漣(さざなみ)農業日記

農業によせるさざなみから自分を考える

今押し寄せる波は、さざなみなのだろうか、荒波なのだろうか。

農業を継ぐ人

 農業の経営としての形の多くは家族経営です。
 「経営体」と国が主張し始めたころ、農業も法人化するべきだという方向が出されました。家族経営であっても、法人化することで、次の世代に確実に経営が伝わると考えたのかもしれません。しかし、一方で農業の法人化という点に大きな疑問点がだされています。一般の企業原理に基づくようになると、経営原理が貫徹されることで、「国民に対する責任ある食料供給」という役割が果たせなくなる状態が生じるのではないか、つまり、生産費をカバーできず、つぶれる経営がでてくるのではないかという危惧です。

 また、農業という職業は自らのアイデアを活かしたいわば「こまわりのきく中小企業の経営者」という部分に面白さが感じられるという方がとても多いのです。新規参入事例では特に感じられます。こういう場合は、経営体としての大きさや企業原理の貫徹は大きな問題とはなりません。

 現場の普及指導員は、企業として農業経営を成長させることを考えると同時に、アイデア豊富な次の経営者を育てていく必要があるのです。

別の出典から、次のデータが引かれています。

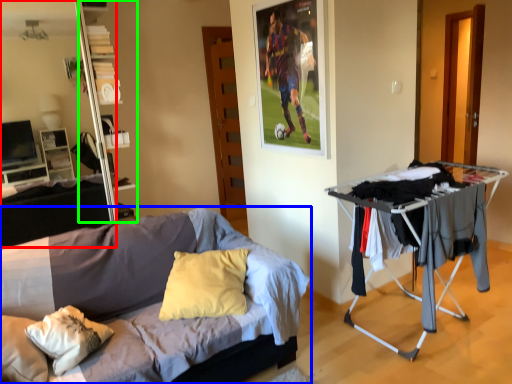
Question: Based on their relative distances, which object is farther from entertainment center (highlighted by a red box)? Choose from bed (highlighted by a blue box) and shelf (highlighted by a green box).

Choices:
 (A) bed
 (B) shelf

Answer: (A)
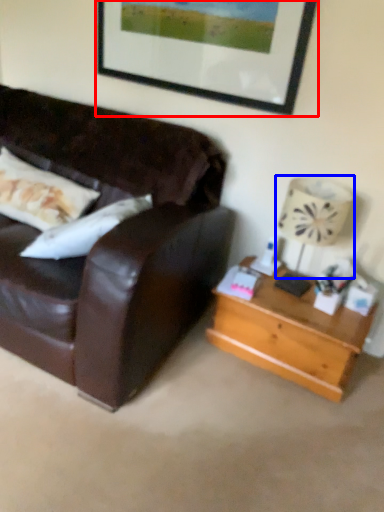
Question: Which point is closer to the camera, picture frame (highlighted by a red box) or lamp (highlighted by a blue box)?

Choices:
 (A) picture frame
 (B) lamp

Answer: (B)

 昔は「家業」としての農業がほとんどだったので、「農業を継ぐ人」は家族の一員でした。後継者に農業に対する関心をどう持たせ、かつ早期に自立させるかという点が大切なことだったので、普及員をしていた私は、当時3つの事例から、後継者の自立を後押しする親の考えを紹介しました。

 一つは後継者に早期に通帳の管理をさせた事例、一つは親と離れた農場で研修をさせた事例、一つは他産業を経験させた事例の3つです。そして次のようなポイントに整理しました。

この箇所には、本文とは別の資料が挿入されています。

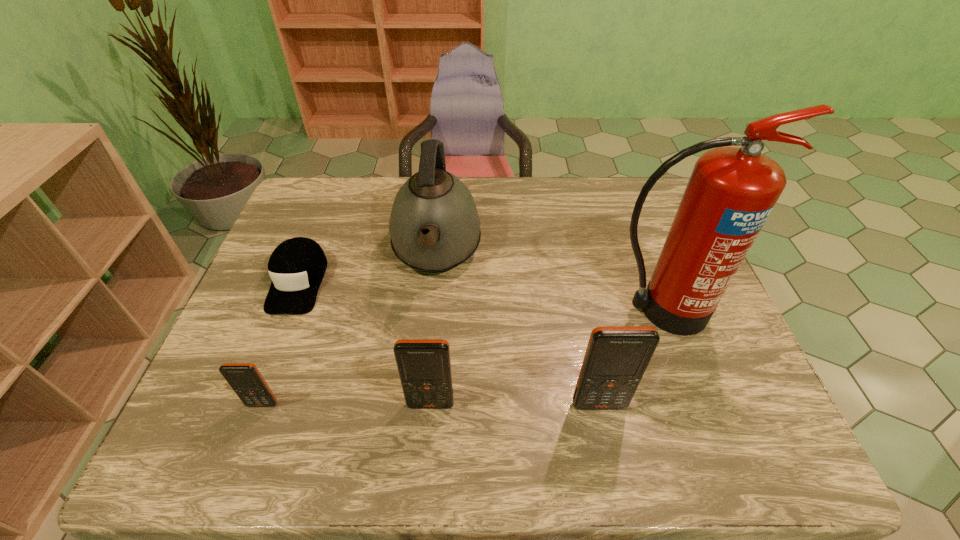
Find the location of `vacant point located between the tallest object and the second cellular telephone from left to right`. vacant point located between the tallest object and the second cellular telephone from left to right is located at coordinates (545, 357).

Find the location of a particular element. The width and height of the screenshot is (960, 540). free space that is in between the kettle and the fire extinguisher is located at coordinates (548, 281).

The width and height of the screenshot is (960, 540). I want to click on the fifth closest object relative to the second cellular telephone from left to right, so click(731, 192).

Locate an element on the screen. object that stands as the fifth closest to the tallest object is located at coordinates (245, 379).

Choose which cellular telephone is the nearest neighbor to the kettle. Please provide its 2D coordinates. Your answer should be formatted as a tuple, i.e. [(x, y)], where the tuple contains the x and y coordinates of a point satisfying the conditions above.

[(424, 365)]

Select which cellular telephone is the closest to the fourth tallest object. Please provide its 2D coordinates. Your answer should be formatted as a tuple, i.e. [(x, y)], where the tuple contains the x and y coordinates of a point satisfying the conditions above.

[(616, 358)]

第1 職業としての農業に自信と希望を持たせるような親の姿勢
・・・・経営的には苦しくても、生きてゆく価値を農業の中に見出し、前向きの姿勢でやっているか。そういう親の姿勢を子供はじっと見ています。・・・・
第2 親の持っている技術や経営の状況を確実に伝えること
・・・・まず、親自身のもちものを伝える。しかも、子供はなぜそういうやり方をし、そういう結果になるのかを知りたがっています。・・・・
第3 一定期間、自由な修業期間を与える
・・・・「やっと働き手が増えた。」労働力の単なる補充という扱いを子供は嫌います。自分の考えで勉強したい。もっと余裕が欲しいのです。自信と責任がでてくると思います。・・・・
第4 仲間とふれあえる状況をつくってやる
・・・・「また四Hに行くのか。」親の白い目に送られながらもでかけてゆく。それは仲間から受ける刺激と経験が欲しいからです。それは必ず役に立つはずです。・・・・
第5 経営の中で一定の責任を持たせる
・・・・責任を与えられるということは、なんてステキなことでしょう。自分の子供を信頼しぬくことが大切です。でも子供の能力を見抜き、適切なアドバイスは欠かさずに。・・・・
第6 対等な、なんでも話し合える家族関係をつくる
・・・・経営の問題を俺にも相談してくれる。これがうれしいんです。一日の反省、作期ごとの反省、年間の反省。いっしょにやって記録してゆくことが主張のある経営者をつくります。・・・・
第7 目標をもって経営権の委譲計画を立てる
・・・・いったいいつごろから子供に全経営をまかせるか。5~7年計画を自分でたてて、手伝い(自分の技術を伝える)→一部を任せる→全部を任せるという具合に、毎年状況を見て修正しながら行う。・・・・(メモリー 普及活動レポートより)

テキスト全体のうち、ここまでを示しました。